28 Nisan ve akabinde yaşanan olaylar, ancak kulaktan kulağa yayılabiliyordu, nitekim olaylarla ilgili yayın yasağı gelmişti. Türkiye’nin geri kalanı da 27 Mayıs sonrası yayınlanan gazetelerden öğrenebildi olup biteni. Emeksiz’in de aralarında olduğu 5 genç, 27 Mayıs’tan sonra ‘Hürriyet şehitleri’ olarak anıldılar. Cenazeleri Anıtkabir’e defnedildi. ‘Hürriyet şehitleri’ isimlendirmesi ve Anıtkabir’e defnedilmeleri, 27 Mayıs’ın kendini nasıl konumlandırdığını anlamak için bir işaret, bugünden bakıp da nefret duymak için değil.
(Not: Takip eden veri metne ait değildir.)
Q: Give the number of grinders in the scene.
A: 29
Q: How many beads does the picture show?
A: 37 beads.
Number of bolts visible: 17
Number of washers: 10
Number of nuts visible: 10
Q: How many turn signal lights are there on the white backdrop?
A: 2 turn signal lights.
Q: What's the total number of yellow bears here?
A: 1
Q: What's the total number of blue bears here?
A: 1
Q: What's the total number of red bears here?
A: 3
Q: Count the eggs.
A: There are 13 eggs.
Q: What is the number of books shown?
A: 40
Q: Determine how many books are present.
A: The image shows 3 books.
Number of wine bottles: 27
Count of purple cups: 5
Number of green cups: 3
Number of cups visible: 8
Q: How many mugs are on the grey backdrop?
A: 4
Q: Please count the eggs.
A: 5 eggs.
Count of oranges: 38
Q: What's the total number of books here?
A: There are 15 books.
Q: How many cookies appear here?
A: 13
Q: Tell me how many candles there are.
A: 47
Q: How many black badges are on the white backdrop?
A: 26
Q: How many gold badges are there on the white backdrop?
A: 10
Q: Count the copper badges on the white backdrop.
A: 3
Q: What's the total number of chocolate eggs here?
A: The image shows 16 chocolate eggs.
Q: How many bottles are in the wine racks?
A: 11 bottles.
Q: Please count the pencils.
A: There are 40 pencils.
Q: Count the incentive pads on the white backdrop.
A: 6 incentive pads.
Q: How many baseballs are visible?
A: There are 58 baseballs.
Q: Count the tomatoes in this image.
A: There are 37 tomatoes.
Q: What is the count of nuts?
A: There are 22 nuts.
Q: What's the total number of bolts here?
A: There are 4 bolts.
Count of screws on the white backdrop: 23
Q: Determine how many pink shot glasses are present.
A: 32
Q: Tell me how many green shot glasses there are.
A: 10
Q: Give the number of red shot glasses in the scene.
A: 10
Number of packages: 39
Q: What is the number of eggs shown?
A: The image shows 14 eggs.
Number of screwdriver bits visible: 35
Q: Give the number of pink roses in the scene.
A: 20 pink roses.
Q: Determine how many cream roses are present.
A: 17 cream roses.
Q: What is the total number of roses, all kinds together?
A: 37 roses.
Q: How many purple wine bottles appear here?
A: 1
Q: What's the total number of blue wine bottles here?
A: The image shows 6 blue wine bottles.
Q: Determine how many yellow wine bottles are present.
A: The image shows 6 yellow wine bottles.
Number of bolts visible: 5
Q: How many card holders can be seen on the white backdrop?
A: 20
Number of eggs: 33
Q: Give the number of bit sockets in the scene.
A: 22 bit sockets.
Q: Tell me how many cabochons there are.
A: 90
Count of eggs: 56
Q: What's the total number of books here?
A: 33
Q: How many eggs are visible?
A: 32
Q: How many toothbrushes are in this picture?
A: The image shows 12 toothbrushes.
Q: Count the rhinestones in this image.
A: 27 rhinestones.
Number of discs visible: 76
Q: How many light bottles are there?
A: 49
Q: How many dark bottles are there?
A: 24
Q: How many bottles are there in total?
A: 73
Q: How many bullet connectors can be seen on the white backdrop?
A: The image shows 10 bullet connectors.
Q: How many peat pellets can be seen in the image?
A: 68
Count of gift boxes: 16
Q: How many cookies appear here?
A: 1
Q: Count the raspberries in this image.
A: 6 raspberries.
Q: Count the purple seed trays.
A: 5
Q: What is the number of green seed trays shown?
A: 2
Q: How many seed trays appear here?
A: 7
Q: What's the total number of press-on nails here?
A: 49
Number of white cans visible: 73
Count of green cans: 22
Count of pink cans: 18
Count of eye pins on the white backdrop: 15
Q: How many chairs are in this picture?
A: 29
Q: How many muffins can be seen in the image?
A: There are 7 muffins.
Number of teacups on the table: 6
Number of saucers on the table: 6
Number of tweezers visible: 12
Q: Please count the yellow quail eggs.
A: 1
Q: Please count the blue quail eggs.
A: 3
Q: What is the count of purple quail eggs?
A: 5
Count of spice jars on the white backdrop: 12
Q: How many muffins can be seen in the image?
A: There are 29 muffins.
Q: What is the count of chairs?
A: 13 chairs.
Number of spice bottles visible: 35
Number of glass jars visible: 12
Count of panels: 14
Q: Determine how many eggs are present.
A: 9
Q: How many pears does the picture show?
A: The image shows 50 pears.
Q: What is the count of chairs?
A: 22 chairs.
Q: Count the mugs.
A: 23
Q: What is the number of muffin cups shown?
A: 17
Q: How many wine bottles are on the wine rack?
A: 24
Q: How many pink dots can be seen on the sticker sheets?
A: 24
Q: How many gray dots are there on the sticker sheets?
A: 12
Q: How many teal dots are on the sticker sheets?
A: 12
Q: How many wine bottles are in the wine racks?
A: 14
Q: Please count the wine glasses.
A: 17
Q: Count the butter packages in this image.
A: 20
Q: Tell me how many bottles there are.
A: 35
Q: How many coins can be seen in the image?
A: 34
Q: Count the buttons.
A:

Naaşların buraya defnedilmesi gibi 12 Eylül’den sonra Anıtkabir’den alınıp başka bir yere defnedilmeleri de 12 Eylül’ün kendini ifade etmesi şeklinde okunmalı.
Emeksiz’in adı sokaklara, okullara ve hatta vapura verilmişti, bir büstü de yakın zamana kadar Cağaloğlu’ndaki Eminönü Halk Eğitim Merkezi binası önünde duruyordu. Bina Birlik Vakfı’na devredilince büst de Emeksiz’in ölümünün 56. yılında meçhule sürgüne gönderilmiş, şimdi ne Emeksiz’in büstü, ne de arkasındaki Atatürk büstü var ve nerede oldukları belli değil.
27 Mayıs’ı hatırlarken öncesinde yaşanan 28 Nisan’ı unutmak, 1960’ı doğru değerlendirememek sonucunu doğurur. Bu tarihi olayın tam manasıyla anlaşılmasını sağlamak için, tarihten kahramanlar seçmek yerine, tüm kahramanlar günahlarıyla ve sevaplarıyla değerlendirilmeli. ‘Köpek’ ve ‘bebek davalarını’ öne çıkarıp Tahkikat Komisyonu ve buna karşı yapılan eylemlerdeki polis şiddetini unutmak, madalyonun bir yüzünü kasti olarak karartma anlamını taşır. Ne yazık ki 28 Nisan’da gösteride bulunanlar yakın zamana kadar yapılan anmalarda ‘derin devletle bağlantılı’ veya ‘darbe şakşakçıları/piyonları’ olarak gösterildi. Bu, o günün şartlarını anlayamamak sorunu yarattığı gibi, bugünkü demokratik eylemler için üretilen komplo teorilerine meşruiyet sağlıyor çoğunluğun gözünde, maalesef.
Tarihi olaylar 27 Mayıs örneğinde olduğu gibi birilerini aklayıp demokrasi kahramanı çıkarmak ve tarih-tekerrür ilişkisi içinde bugüne siyasi mesajlar yollamak için kurgulandığı sürece bu ülkede gerçek anlamda bir tarihten bahsedilemez. Geçtiğimiz yıllarda ‘resmi tarihle’ yüzleşenlerin hepsi bir tür ‘yeni resmi tarih’ yazmaktan başka bir iş yapmadılar, günlük siyaset uğruna tarihi olayları istedikleri gibi eğip bükmekten hiç de imtina etmediler.
İşin kötüsü, darbelere karşı olma hevesiyle Menderes’i kahramanlaştırmak için “Siz isterseniz hilafeti bile geri getirebilirsiniz” gibi cümleleri görmezden gelmek, bugün laikliğin tartışılmasına zemin oldu belki de. Ve yine belki de 28 Nisan’ı unutmak, oradaki polis şiddetini konuşmamak, Gezi’yi yaşattı bizlere. O yüzden tarih bir bütün olarak değerlendirilmeli, demokratlık yalnızca darbelere karşı durmakla sınırlanmamalı.